ゆかりの人びと・山陽道厚狭の町①

f:id:kfujiiasa:20200511110232j:plain

私の故郷・厚狭出身水沢耶奈さんの書かれた「ゆかりの人びと・山陽道厚狭の町」築地書館発行、を面白く読み終えた。
と言っても水沢さんのことはこの本を読むまで全く知らなっかたのだが。

略歴を読むと1905年生まれとの事で私よりはるか年上の大先輩で厚狭高等女学校から日本女子大その後婦人民主クラブ機関紙記者から編集長を経て1962~68年まで婦人民主クラブ書記長となっている。

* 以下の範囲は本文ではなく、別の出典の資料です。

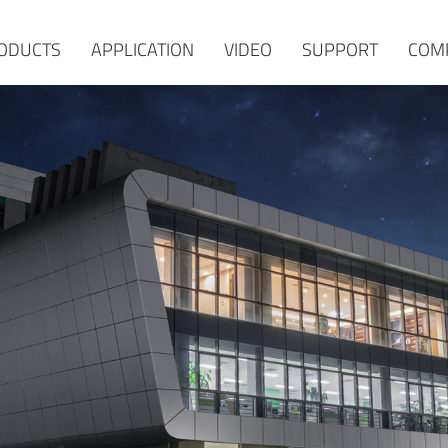
ODUCTS
APPLICATION
VIDEO
SUPPORT
COM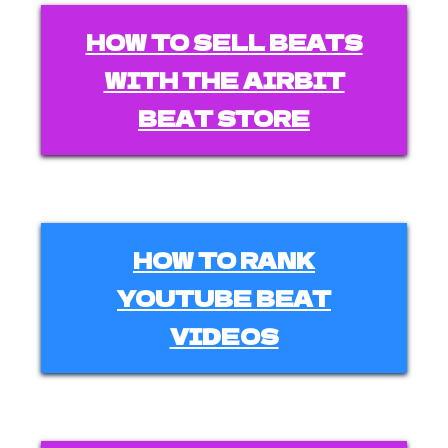
HOW TO SELL BEATS
WITH THE AIRBIT
BEAT STORE
HOW TO RANK
YOUTUBE BEAT
VIDEOS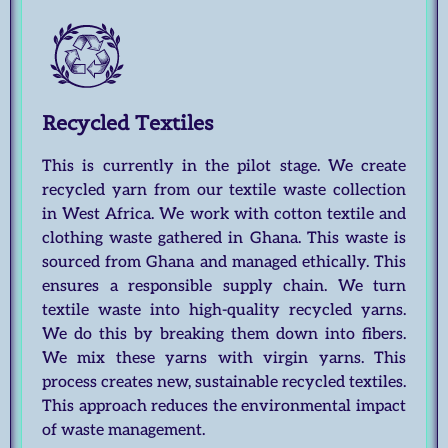
Recycled Textiles
This is currently in the pilot stage. We create
recycled yarn from our textile waste collection
in West Africa. We work with cotton textile and
clothing waste gathered in Ghana. This waste is
sourced from Ghana and managed ethically. This
ensures a responsible supply chain. We turn
textile waste into high-quality recycled yarns.
We do this by breaking them down into fibers.
We mix these yarns with virgin yarns. This
process creates new, sustainable recycled textiles.
This approach reduces the environmental impact
of waste management.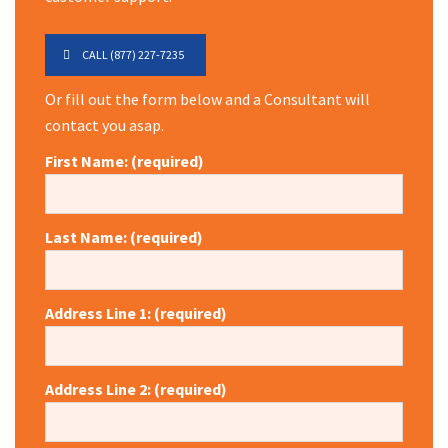
CALL (877) 227-7235
Or fill out the form below and a Consultant will
contact you asap.
First Name: (required)
Last Name: (required)
Address Line 1: (required)
Address Line 2: (required)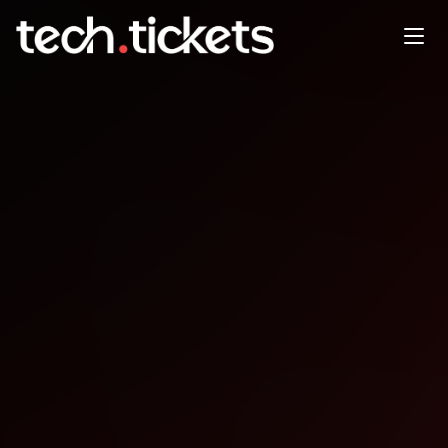
Rejoignez-nous pour laPHPro
de Janvier
JAN
7
Wednesday
,
January 7
12:00 AM UTC
- 12:00 AM UTC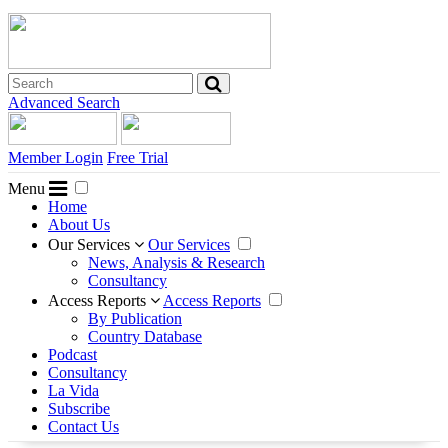
Advanced Search
Member Login
Free Trial
Menu
Home
About Us
Our Services
Our Services
News, Analysis & Research
Consultancy
Access Reports
Access Reports
By Publication
Country Database
Podcast
Consultancy
La Vida
Subscribe
Contact Us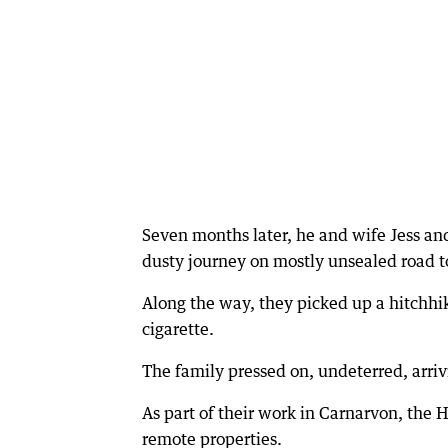
Seven months later, he and wife Jess an
dusty journey on mostly unsealed road t
Along the way, they picked up a hitchhike
cigarette.
The family pressed on, undeterred, arriv
As part of their work in Carnarvon, the
remote properties.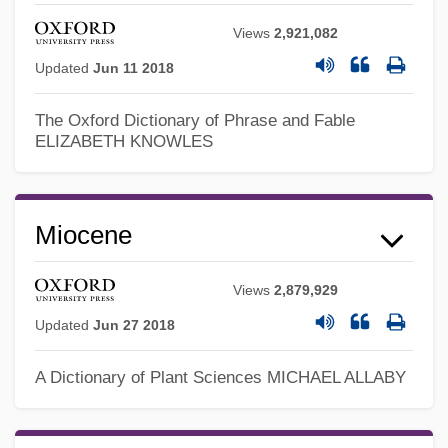
Views
2,921,082
Updated
Jun 11 2018
The Oxford Dictionary of Phrase and Fable
ELIZABETH KNOWLES
Miocene
Views
2,879,929
Updated
Jun 27 2018
A Dictionary of Plant Sciences
MICHAEL ALLABY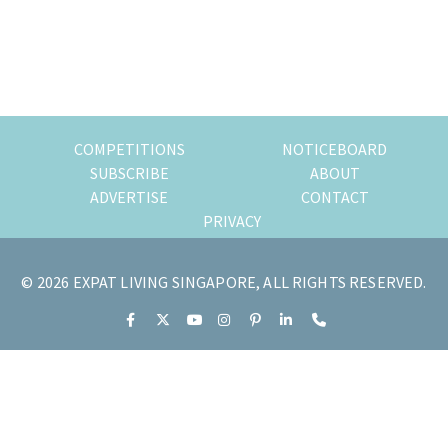
of
expat
living
in
Singapore.
COMPETITIONS
NOTICEBOARD
SUBSCRIBE
ABOUT
ADVERTISE
CONTACT
PRIVACY
© 2026 EXPAT LIVING SINGAPORE, ALL RIGHTS RESERVED.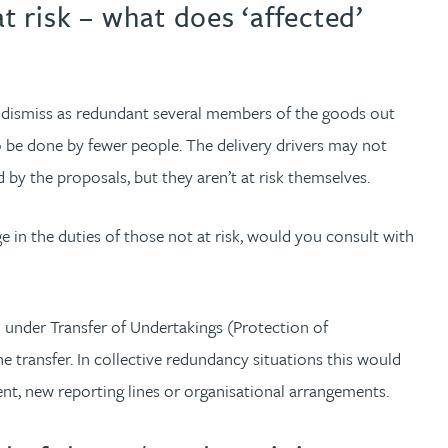
t risk – what does ‘affected’
to dismiss as redundant several members of the goods out
 be done by fewer people. The delivery drivers may not
 by the proposals, but they aren’t at risk themselves.
e in the duties of those not at risk, would you consult with
d under Transfer of Undertakings (Protection of
 transfer. In collective redundancy situations this would
nt, new reporting lines or organisational arrangements.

どうも信条的にはだいぶ立場が異なるようだが、郷里出身の女性の中では時代の先端を駆け抜けた人のように映る。

立場は違っても郷里の事を懐かしく振り返る心情は共通で、厚狭千町で陶磁器や砂糖、製粉等を手広く商う佐々木商店の長女として生まれて過ごした厚狭の町のアレコレが出てきて少し時代は違うにせよ懐かしさが溢れる。以下要点は

・厚狭は元々厚狭市と呼ばれ厚狭川(加茂川とも言った)の東岸、本町、殿町が中心であったが山陽線厚狭駅が西側に出来て町の中心が駅付近に移り千町と言われた。
・父母や、ばあさまと呼んでいた祖母の想い出、母の病気の事やばあさまから貰ったお金の事など。
厚東川のほとりにある伯母の家で過ごしたこと。
・厚狭川の洪水のこと。
天満宮の御神幸、大行司小行司、裸ん坊のことなど。
・店で働く若い衆達のアレコレ。
・父の死、母と家業の行く末、跡継ぎの弟のことなど。
・奈良の女高師に学んだ従姉のはるうねえさま(春代姉様)との想い出
・当時町に何十人もいた芸者さんや髪結いさん家族との繋がりやエピソード。
・町の有名人「料理屋・鬼笑亭」主人の公私に渡る顛末。
等々、厚狭出身者にとっては懐かしい、町の風景が自然に甦るエッセイが綴られている。

別件で厚狭の事を調べるため古書店の在庫リストを当たっているうちに偶然に見つけた本なのだが出会えた幸運に感謝している。
また、佐々木商店の事だが、私の記憶には思い浮かばず、郷里にいる兄に電話して問い合わせたところ、確かに陶器や砂糖等を商う広い間口で古い造りの佐々木商店と言う店が、かつて千町にあったとの事である。